# Relation Extraction

## Make the `get_relation` function more robust

For this exercise, try to extend the `get_relation` so that it can support more sentence structures. Specifically, try to extract the underlined relations from the corresponding sentences below. If no relation is found, then the function should return `None`. 

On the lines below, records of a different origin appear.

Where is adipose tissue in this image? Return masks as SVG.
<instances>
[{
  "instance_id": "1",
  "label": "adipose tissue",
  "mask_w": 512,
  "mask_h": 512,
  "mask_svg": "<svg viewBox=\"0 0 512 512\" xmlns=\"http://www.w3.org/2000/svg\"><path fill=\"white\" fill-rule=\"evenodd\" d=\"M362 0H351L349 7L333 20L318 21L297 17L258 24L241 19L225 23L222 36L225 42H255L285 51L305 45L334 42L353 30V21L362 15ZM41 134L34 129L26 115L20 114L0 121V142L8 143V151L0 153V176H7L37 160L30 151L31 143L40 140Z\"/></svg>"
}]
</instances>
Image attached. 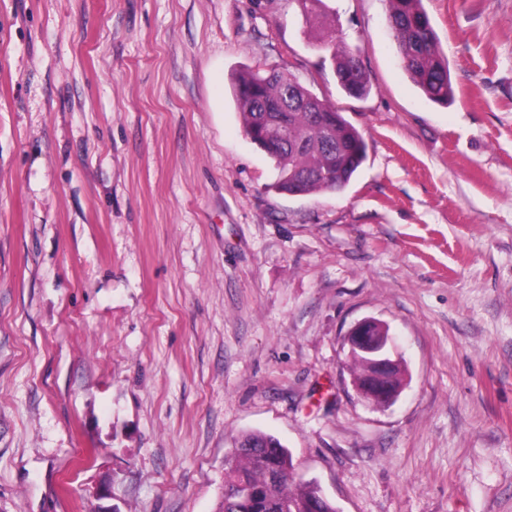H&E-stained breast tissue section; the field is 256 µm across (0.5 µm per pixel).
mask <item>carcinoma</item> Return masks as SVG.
<instances>
[{"label": "carcinoma", "mask_w": 512, "mask_h": 512, "mask_svg": "<svg viewBox=\"0 0 512 512\" xmlns=\"http://www.w3.org/2000/svg\"><path fill=\"white\" fill-rule=\"evenodd\" d=\"M306 16L305 33L323 44L329 52L342 90L353 97H364L372 86L360 67L358 49L337 33L336 20H319L317 5L322 0H293ZM389 20L403 69L414 85L430 101L449 104L454 98L448 59L441 51L423 0H388ZM257 88L267 101L281 104L279 112H257L251 101L239 97L241 88ZM234 99L241 111L243 129L250 137L255 131L264 136L288 129V145L269 155L282 182L270 185L279 192L294 189L339 193L350 184L366 158L367 143L361 132L334 107L331 119L318 121V110L308 100L314 93L291 77L277 73L266 79L260 68H244L231 78ZM242 452L224 473V498L219 512H337L318 484H298L293 458L281 441L264 432H247L239 440Z\"/></svg>", "instance_id": "carcinoma-1"}]
</instances>
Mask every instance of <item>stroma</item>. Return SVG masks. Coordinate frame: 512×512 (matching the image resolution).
I'll use <instances>...</instances> for the list:
<instances>
[{
    "label": "stroma",
    "instance_id": "obj_1",
    "mask_svg": "<svg viewBox=\"0 0 512 512\" xmlns=\"http://www.w3.org/2000/svg\"><path fill=\"white\" fill-rule=\"evenodd\" d=\"M455 100L387 0H0V512H217L247 431L338 512H512V0H424ZM275 69L364 135L341 193L271 191L230 77ZM386 322L409 381L351 384ZM295 2L301 14L306 16L307 29L304 33L323 44L329 52L336 77L342 90L353 97H364L371 92L370 80L361 65L360 55L356 47L348 45L337 33L336 20L319 21L316 7L322 0H291ZM361 67L353 73L352 67L356 61ZM389 20L403 69L430 101L449 104L454 98L448 59L441 51L423 0H388ZM374 322L375 335H370L368 326ZM349 351L362 354L368 363L369 372L365 378L353 383L356 392L376 407L391 406L401 393L404 381L397 385L393 372L401 367L399 357L393 359L394 339L389 326L373 319L357 322L347 335Z\"/></svg>",
    "mask_w": 512,
    "mask_h": 512
}]
</instances>
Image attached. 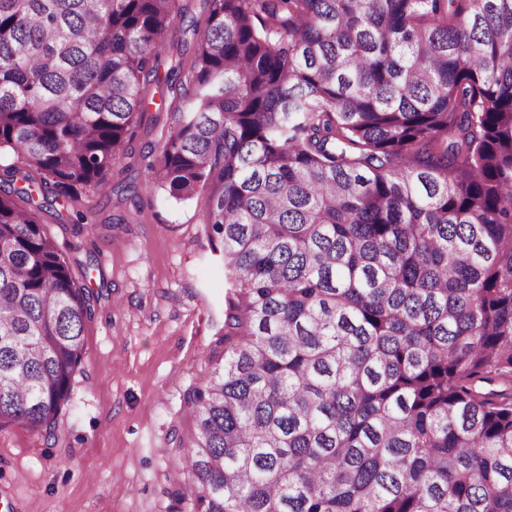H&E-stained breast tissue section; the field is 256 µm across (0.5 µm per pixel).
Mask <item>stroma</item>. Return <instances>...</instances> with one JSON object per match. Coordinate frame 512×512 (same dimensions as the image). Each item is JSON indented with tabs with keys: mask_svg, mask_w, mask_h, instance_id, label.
Returning a JSON list of instances; mask_svg holds the SVG:
<instances>
[{
	"mask_svg": "<svg viewBox=\"0 0 512 512\" xmlns=\"http://www.w3.org/2000/svg\"><path fill=\"white\" fill-rule=\"evenodd\" d=\"M182 7L142 88L148 108L105 176L110 194L82 189L36 212L95 309L56 439L0 430V495L37 512H168L166 491L185 472L175 439L194 428L185 391L224 353V258L202 224L204 199L147 186L142 162L159 155L180 106L168 70L191 61L204 30L206 0Z\"/></svg>",
	"mask_w": 512,
	"mask_h": 512,
	"instance_id": "stroma-1",
	"label": "stroma"
}]
</instances>
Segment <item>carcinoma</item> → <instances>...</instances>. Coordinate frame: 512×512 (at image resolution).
<instances>
[{"mask_svg":"<svg viewBox=\"0 0 512 512\" xmlns=\"http://www.w3.org/2000/svg\"><path fill=\"white\" fill-rule=\"evenodd\" d=\"M180 2L0 0V426L56 438L93 314L15 182L105 187ZM208 2L146 164L224 257L171 512H512V0Z\"/></svg>","mask_w":512,"mask_h":512,"instance_id":"cac0c4a2","label":"carcinoma"}]
</instances>
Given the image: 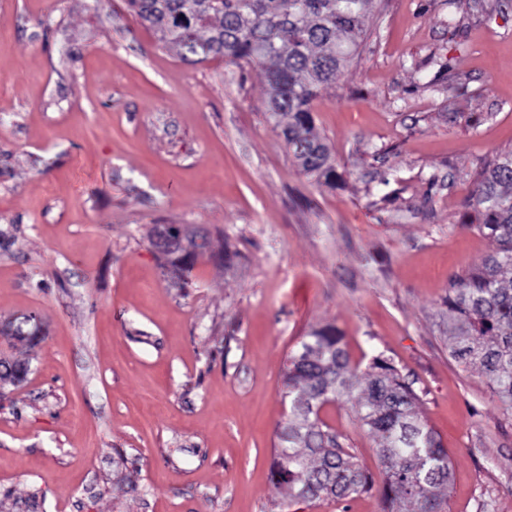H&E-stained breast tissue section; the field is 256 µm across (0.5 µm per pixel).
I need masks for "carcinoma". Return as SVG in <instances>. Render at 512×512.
<instances>
[{"label": "carcinoma", "instance_id": "1", "mask_svg": "<svg viewBox=\"0 0 512 512\" xmlns=\"http://www.w3.org/2000/svg\"><path fill=\"white\" fill-rule=\"evenodd\" d=\"M370 0H127L144 24L162 31L181 59L228 58L260 68L267 111L301 170L331 186L338 174L316 131L314 102L350 67L367 30ZM468 205L493 250L448 290V351L479 369L493 397L512 411V152L476 180ZM166 263L180 280L195 257L176 247ZM0 378L28 375L24 363L0 361ZM288 418L276 430L271 476L290 502L353 498L378 489L382 512H447L448 449L419 412V395L392 359L378 355L365 370L351 364L344 336L327 324L311 330L288 357ZM354 401L361 426L377 441L380 486L321 418L329 401Z\"/></svg>", "mask_w": 512, "mask_h": 512}]
</instances>
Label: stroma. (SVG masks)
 <instances>
[{
  "instance_id": "35a3bbf8",
  "label": "stroma",
  "mask_w": 512,
  "mask_h": 512,
  "mask_svg": "<svg viewBox=\"0 0 512 512\" xmlns=\"http://www.w3.org/2000/svg\"><path fill=\"white\" fill-rule=\"evenodd\" d=\"M365 25L314 103L329 187L258 68L183 61L125 0H0V324L44 331L0 344L29 362L0 380V512H380L271 478L288 356L327 324L412 382L448 512H512V411L450 358L447 304L492 249L467 202L512 151V0H372ZM157 224L235 257L182 285ZM321 416L380 475L350 403Z\"/></svg>"
}]
</instances>
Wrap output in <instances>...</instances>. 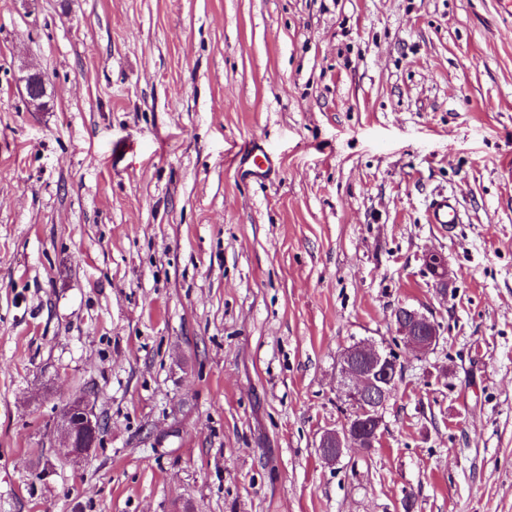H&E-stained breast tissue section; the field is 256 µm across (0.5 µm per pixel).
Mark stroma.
Here are the masks:
<instances>
[{"instance_id":"35a3bbf8","label":"stroma","mask_w":512,"mask_h":512,"mask_svg":"<svg viewBox=\"0 0 512 512\" xmlns=\"http://www.w3.org/2000/svg\"><path fill=\"white\" fill-rule=\"evenodd\" d=\"M256 138L267 182L237 170ZM402 306L440 324L427 354ZM364 341L403 378L381 443L329 464ZM83 394L106 426L75 465L54 426ZM407 498L512 512V6L0 0V512ZM22 81L25 91L33 95L28 99L30 107L42 109L44 103L41 100L46 93L47 76L40 70H29L22 77ZM459 210L454 197L451 195H440L430 203L428 223L440 224L448 229L452 224H457ZM397 333L420 354L433 350L441 336L440 326L417 309L400 307L395 313Z\"/></svg>"}]
</instances>
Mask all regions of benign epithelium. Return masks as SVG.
<instances>
[{
	"instance_id": "benign-epithelium-1",
	"label": "benign epithelium",
	"mask_w": 512,
	"mask_h": 512,
	"mask_svg": "<svg viewBox=\"0 0 512 512\" xmlns=\"http://www.w3.org/2000/svg\"><path fill=\"white\" fill-rule=\"evenodd\" d=\"M25 91L31 93L29 104L43 108L47 76L40 70H29L22 77ZM426 264L434 276L447 279V267L442 254H428ZM397 333L420 354L433 350L440 338V326L417 309L400 307L395 313ZM399 359L392 351L375 344L360 342L340 356L338 364V391L349 407L344 424L339 429L326 431L318 447L335 448L336 454L325 461H338L347 448L369 451L380 440L384 425L383 410L392 397V370L399 367ZM101 433L100 417L93 403L77 396L59 413L56 435L66 449V457L78 463L88 459L97 447Z\"/></svg>"
}]
</instances>
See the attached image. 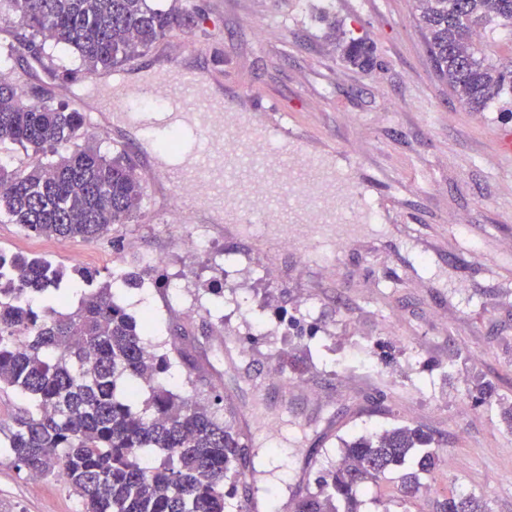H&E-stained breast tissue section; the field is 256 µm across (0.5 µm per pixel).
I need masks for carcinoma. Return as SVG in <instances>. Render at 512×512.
Listing matches in <instances>:
<instances>
[{
  "label": "carcinoma",
  "mask_w": 512,
  "mask_h": 512,
  "mask_svg": "<svg viewBox=\"0 0 512 512\" xmlns=\"http://www.w3.org/2000/svg\"><path fill=\"white\" fill-rule=\"evenodd\" d=\"M11 2L29 33L21 45L40 36L89 74L108 73L175 27L194 24L179 0ZM418 3L427 52L448 89L471 112L502 111L512 63L495 54L502 32L512 31V0ZM342 57L374 66L372 48L354 39L342 44ZM7 143L45 155L22 170L0 164V219L30 234L94 242L127 223L145 195L128 153L102 152L83 113L0 78V146ZM67 274L43 257L0 252V389L29 400L0 446L30 475L63 479L81 512H244L249 435L224 419L232 410L222 394L202 402L169 382L174 368H204L177 324L170 349L145 342L154 315L132 316L115 292L118 284L142 287L143 274L99 282L75 267L92 291L74 307ZM340 443V462L296 496L294 512H362L366 488L399 471L397 487L407 496L419 474L442 463L433 437L403 423ZM436 512L490 510L475 495L451 492Z\"/></svg>",
  "instance_id": "1"
}]
</instances>
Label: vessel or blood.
Wrapping results in <instances>:
<instances>
[{"instance_id": "vessel-or-blood-1", "label": "vessel or blood", "mask_w": 512, "mask_h": 512, "mask_svg": "<svg viewBox=\"0 0 512 512\" xmlns=\"http://www.w3.org/2000/svg\"><path fill=\"white\" fill-rule=\"evenodd\" d=\"M95 82L112 89L109 111L97 114L99 126L109 127L113 111L126 101L160 97L164 109L125 112V120L144 130L186 134L176 165L154 174L173 185L198 184L201 191L197 204L168 210L169 222L201 223L206 208L255 214L266 226L258 239L268 254L278 253L293 220L318 243L348 240L353 226L337 223L336 192L351 178L327 165L293 125L257 124L245 114H230L210 97L209 76L193 71L170 67L116 88L105 75Z\"/></svg>"}]
</instances>
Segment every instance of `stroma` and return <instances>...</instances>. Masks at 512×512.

* John <u>completed</u> the difficult course prerequisites.
* People used to believe that the sun <u>rotates around</u> the sun. 
* It is well-known that James Watt <u>improved</u> the steam engine.
* Computer science <u>is</u> a combination of engineering and mathematics.
* In order to decode the Enigma machine, Alan Turing succeeded in <u>inventing</u> a decoding machine.
* In order to decode the Enigma machine, Alan Turing tried to <u>invent</u> a decoding machine.

In [1]:
sent1 = "John completed the difficult course prerequisites."
sent2 = "People used to believe that the sun rotates around the earth."
sent3 = "It is well-known that James Watt improved the steam engine."
sent4 = "Computer science is a combination of engineering and mathematics."
sent5 = "In order to decode the Enigma machine, Alan Turing succeeded in inventing a decoding machine."
sent6 = "In order to decode the Enigma machine, Alan Turing tried to invent a decoding machine."

In [2]:
import spacy
from spacy.matcher import Matcher

nlp = spacy.load("en_core_web_sm")

In [3]:
def get_relation(sent):
    doc = nlp(sent)
    deps = []
    for token in doc:
        deps.append(token.dep_)
    deps = " ".join(deps)
    
    matcher = Matcher(nlp.vocab)
    span = None
    if "ROOT prep pcomp" in deps:
        pattern = [
            {"DEP": "ROOT"},
            {"DEP": "prep"},
            {"DEP": "pcomp"},
        ]
        matcher.add("matching", [pattern])
        matches = matcher(doc)
        if len(matches) == 0:
            return None
        span = doc[matches[-1][2]-1:matches[-1][2]]
    elif "ROOT aux xcomp" in deps:
        if "mark" in deps and "ccomp" in deps:
            pattern = [
                {"DEP": "ccomp"},
                {'DEP': "prep", 'OP': "?"},
            ]
            matcher.add("matching", [pattern])
            matches = matcher(doc)
            if len(matches) == 0:
                return None
            span = doc[matches[-1][1]:matches[-1][2]]
        else:
            pattern = [
                {"DEP": "ROOT"},
                {"DEP": "aux"},
                {"DEP": "xcomp"},
            ]
            matcher.add("matching", [pattern])
            matches = matcher(doc)
            if len(matches) == 0:
                return None
            span = doc[matches[-1][2]-1:matches[-1][2]]
            
    elif "mark" not in deps or "ccomp" not in deps:
        pattern = [
            {"DEP": "ROOT"},
            {"DEP": "prep", "OP": "?"},
            {"DEP": "agent", "OP": "?"},
            {"DEP": "ADJ", "OP": "?"},
        ]
        matcher.add("matching", [pattern])
        matches = matcher(doc)
        if len(matches) == 0:
            return None
        span = doc[matches[-1][1]:matches[-1][2]]
    else:
        pattern = [
            {"DEP": "ccomp"},
            {'DEP': "prep", 'OP': "?"},
        ]
        matcher.add("matching", [pattern])
        matches = matcher(doc)
        if len(matches) == 0:
            return None
        span = doc[matches[-1][1]:matches[-1][2]]
    
    if not span:
        return None

    return (span.text)

In [4]:
print(get_relation(sent1))
print("=" * 20)
print(get_relation(sent2))
print("=" * 20)
print(get_relation(sent3))
print("=" * 20)
print(get_relation(sent4))
print("=" * 20)
print(get_relation(sent5))
print("=" * 20)
print(get_relation(sent6))

completed
rotates around
improved
is
inventing
invent


## Try breaking your `get_relation` implementation
Now that your `get_relation` functions can handle more complex sentences, is there any other sentence structures that your implementation may fail to handle. Please try enumerating some sentence examples that will break your implementation!

In [5]:
# TODO: Come up with some sentences that will 
#       break your get_relation function.